Introduction
Dupilumab, which is a fully human anti–interleukin (IL)-4 receptor α monoclonal antibody, inhibits both IL-4 and IL-13 signaling.1 It is approved for the treatment of moderate-to-severe atopic dermatitis (AD), asthma, and chronic rhinosinusitis with nasal polyps, as well as recently for prurigo nodularis, showing efficacy and good long-term safety profile in clinical trials and real-life studies.2, 3, 4 Despite these data, a number of recent publications have reported various adverse events.2 Injection-site reactions are the most commonly reported adverse events, followed by ophthalmic complications (dry eyes, conjunctivitis, blepharitis, and keratitis), paradoxical head and neck erythema (“dupilumab red face”), onset of psoriatic lesions, progression of cutaneous T-cell lymphoma, alopecia areata, and arthritis.2
Vitiligo is an acquired pigmentary disorder of unknown etiology, clinically characterized by the development of white macules due to the loss of functioning melanocytes.5 Herein, we report the case of a patient with AD who developed vitiligo lesions after starting dupilumab therapy.
Case report
A 79-year-old male patient who has been affected by AD for the past 20 years presented to our attention with eczematous and excoriated patches involving mainly to the scalp, neck, and back of the hands (Fig 1). He had been previously treated with topical corticosteroids, narrow band–UV-B phototherapy, and systemic therapies (methotrexate, cyclosporine), with scant and transient improvement. Other comorbidities included hypertension and benign prostatic hypertrophy. At the time of the first clinical evaluation, Eczema Area and Severity Index score was 25, Pruritus-Numeric Rate Scale score was 9, and Dermatology Life Quality Index score was 20. Hence, we started treatment with dupilumab (600 mg induction dose and then 300 mg every 2 weeks). At 4-week follow-up visit, we observed a complete remission of AD skin lesions (Eczema Area and Severity Index, 0; Dermatology Life Quality Index, 0; and Pruritus-Numeric Rate Scale, 0). Hypopigmented macules all over the scalp, nape of the neck, and back of the hands were visible (Fig 2, A to C). On suspicion of vitiligo triggered by dupilumab treatment, we performed a Wood lamp examination showing fluorescent achromatic patches and a skin biopsy examination revealing the absence of melanocytes in the basal layer of the epidermis and presence of a dermal inflammatory infiltrate of lymphocytes with perivascular distribution.
Fig 1.
Eczematous and excoriated patches involving mainly to the scalp, neck, and back of the hands.
Fig 2.
Hypopigmented macules all over the (A) nape of the neck, (B) scalp, and (C) back of the hands. Complete remission of vitiligo and atopic dermatitis from the (D) nape of the neck, (E) scalp, and (F) back of the hands.

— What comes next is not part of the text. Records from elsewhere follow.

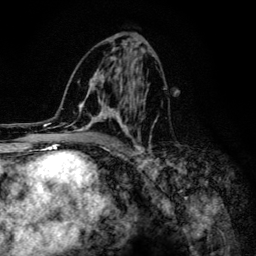
Breast MRI (dynamic contrast-enhanced), one axial slice. Cropped to one breast. Dynamic contrast-enhanced series, time point 2 of 6 at this slice position (early post-contrast). 3 T. TE 4.2 ms, TR 8.6 ms. 1.2 mm slice thickness. 256 × 256 image matrix. Female patient.
Annotated regions visible in this slice (semi-automatically segmented with operator editing):
- enhancing-tissue mask used for the functional tumour volume (all voxels passing the contrast-enhancement thresholds inside the analysis volume; usually the tumour): bounding box (x1, y1, x2, y2) in pixels: (66, 43, 158, 154)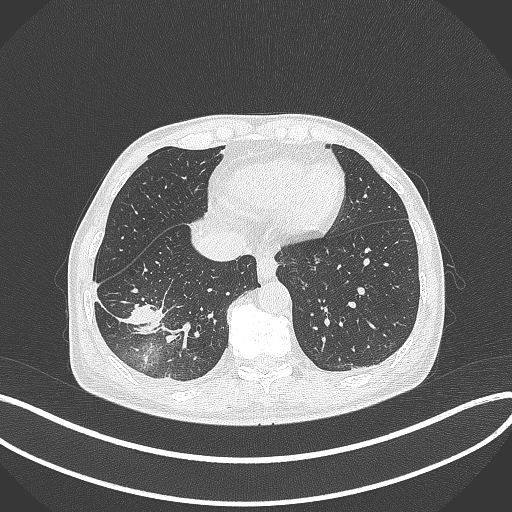
Chest CT, one axial slice; reconstruction kernel B70f; 120 kVp; lung window (W 1500 / L -600 HU); 1 mm slice thickness; 512 × 512 image matrix, field of view 400 × 400 mm. Male patient, age 64 years. From the clinical record (not read from this slice): clinical TNM (as recorded): T3 N0 M0; histopathological grade: G2-3.
Structures marked on this image (rectangle marked by the reading radiologist):
- lung tumour (recorded histology: adenocarcinoma): box from (x=116, y=298) to (x=165, y=340) px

A diagnosis of vitiligo was made. Treatment with topical corticosteroids and narrow band–UV-B phototherapy was started, whereas dupilumab therapy was continued as we aimed to maintain the AD complete clinical response. At 16-week follow-up visit, the clinical examination showed complete remission of vitiligo and AD (Eczema Area and Severity Index, 0; Pruritus-Numeric Rate Scale, 0; and Dermatology Life Quality Index, 0) (Fig 2, D to F). The authors have obtained the consent of the patient for clinical images.
Discussion
To date, there is only one publication on this topic by Takeoka et al5 that described the case of a patient affected by AD with a small achromic patch of vitiligo on his forehead, which enlarged after starting dupilumab. However, to our knowledge, our case appears to be currently the first report in the literature of vitiligo-induced de novo by dupilumab therapy. The molecular drivers of vitiligo occurring during dupilumab treatment are unclear. The pathogenetic mechanism could be related to the imbalance between the T helper (Th)2 and Th1/Th17 pathways.6 It has been supposed that dupilumab-induced IL-4 inhibition causes Th1/Th17 polarization with an increased expression of IL-17, IL-2, tumor necrosis factor-alfa, and interferon-gamma that are involved in the pathogenesis of vitiligo.6 Self-reactive cytotoxic CD8+ T cells, which are recruited by the Th1/Th17 pathway, target melanocytes and promote disease progression through local interferon-gamma production, through a positive feedback mechanism.7 Despite this, in our case, it was not necessary to discontinue dupilumab therapy, and combined treatment with topical corticosteroids and narrow band UV-B resulted in complete recovery from vitiligo, also allowing AD to remain in clinical remission.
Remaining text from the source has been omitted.